**TEXTE À LIRE**
Dans Couteau de nuit, Nadia Xerri-L. focalise sa plume sur trois minutes qui précèdent l’ouverture d’un procès aux Assises, un an et demie après l’instruction. Sept protagonistes, l’accusé, un jeune homme de 25 ans et 4 autres membres de sa famille, le Frère du Tué (jumeau) et La Narratrice (Hélène) 30 ans, la tentatrice qui détient quasi la totalité du mystère de cette nuit là.
En attendant la Cour, victimes et “présumé” coupable vont se jauger en silence, entamer un dialogue non verbal, se découvrir des yeux, finalement ils vont libérer un flot de paroles, laisser s’échappe rune multitude de questions, uniquement dans leurs têtes, se parler à eux même mais également entamer de drôles de conversations. Trois minutes hors du temps où les monologues s’enchaînent pour former de multiples dialogues, s’aimer, se haïr, se dire, s’interpeler, se deviner, s’excuser, se parler, faire théâtre, en ce sens qu’ils réussissent à dépasser les limites de la communication habituelle, englobant lecteurs et spectateurs dans le drame que chacun vit mais aussi dans le drame collectif que pose cette pièce. Une tragédie du XXIe siècle qui met en exergue l’absence de responsabilité, qui appelle à l’engagement surtout de chacun pour une justice citoyenne, qui s’élève contre les non-dits vecteurs de graves situations de malaises, qu’ils soient sociaux ou familiaux.

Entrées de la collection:
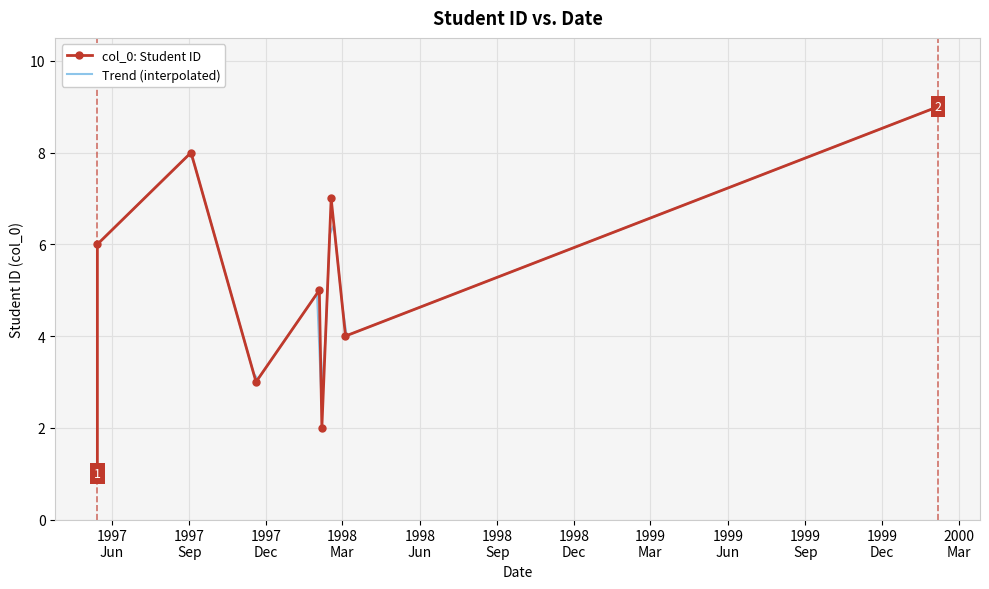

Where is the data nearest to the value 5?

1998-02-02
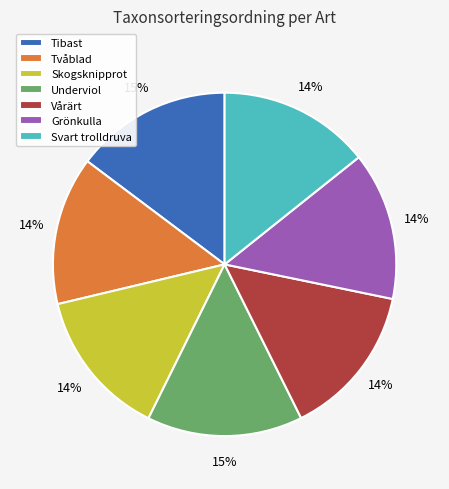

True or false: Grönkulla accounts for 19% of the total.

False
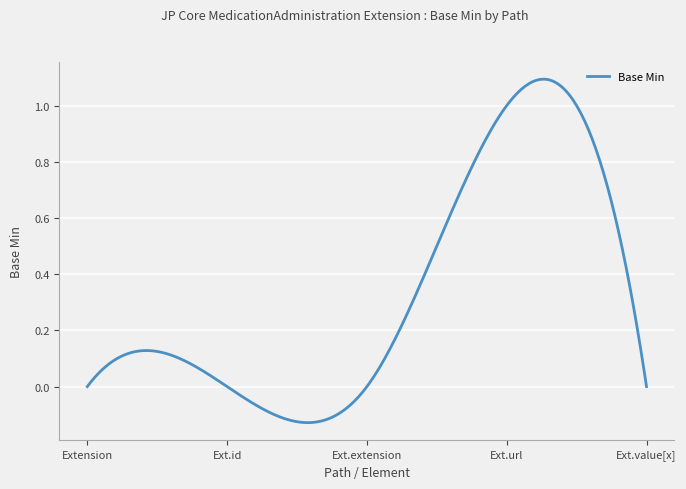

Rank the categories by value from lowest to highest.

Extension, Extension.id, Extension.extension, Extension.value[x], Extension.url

**CONSIGNE 1**
Pouvez-vous reprendre à l'identique le passage du texte sur Couteau de nuit, en commençant aux mots « Dans Couteau de » et en vous arrêtant après « cette nuit là. » ?
**CONSIGNE 2**
Pouvez-vous transcrire fidèlement chaque ligne des entrées de la collection, sans reproduire les images dans votre réponse ?

**RÉSULTAT 1**
Dans Couteau de nuit, Nadia Xerri-L. focalise sa plume sur trois minutes qui précèdent l’ouverture d’un procès aux Assises, un an et demie après l’instruction. Sept protagonistes, l’accusé, un jeune homme de 25 ans et 4 autres membres de sa famille, le Frère du Tué (jumeau) et La Narratrice (Hélène) 30 ans, la tentatrice qui détient quasi la totalité du mystère de cette nuit là.

**RÉSULTAT 2**
Where is the data nearest to the value 5?

1998-02-02

True or false: Grönkulla accounts for 19% of the total.

False

Rank the categories by value from lowest to highest.

Extension, Extension.id, Extension.extension, Extension.value[x], Extension.url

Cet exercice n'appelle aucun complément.